Working through the data below, reproduce word for word the line with "Authorities" and every line after it, both ends included, and omit the pictures.

- **Saved entries**
"""
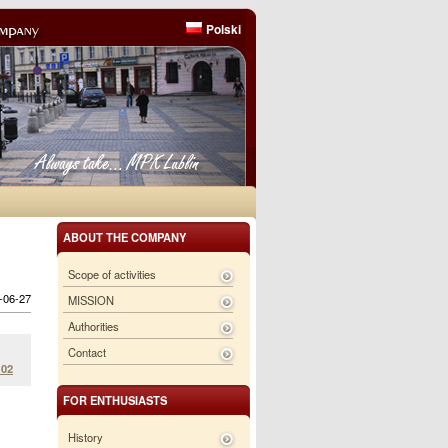
Polski
ABOUT THE COMPANY
Scope of activities
6-06-27
MISSION
Authorities
Contact
 02
FOR ENTHUSIASTS
History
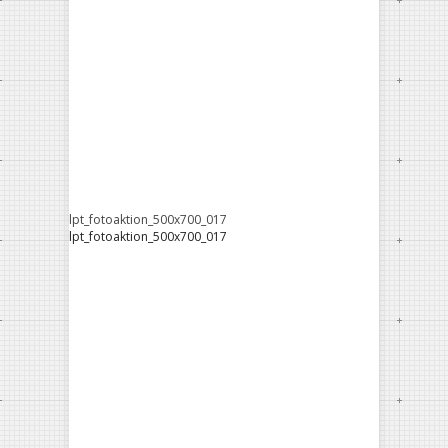
lpt_fotoaktion_500x700_017
lpt_fotoaktion_500x700_017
"""
- **RESULT OF THE TASK**
Authorities
Contact
 02
FOR ENTHUSIASTS
History
lpt_fotoaktion_500x700_017
lpt_fotoaktion_500x700_017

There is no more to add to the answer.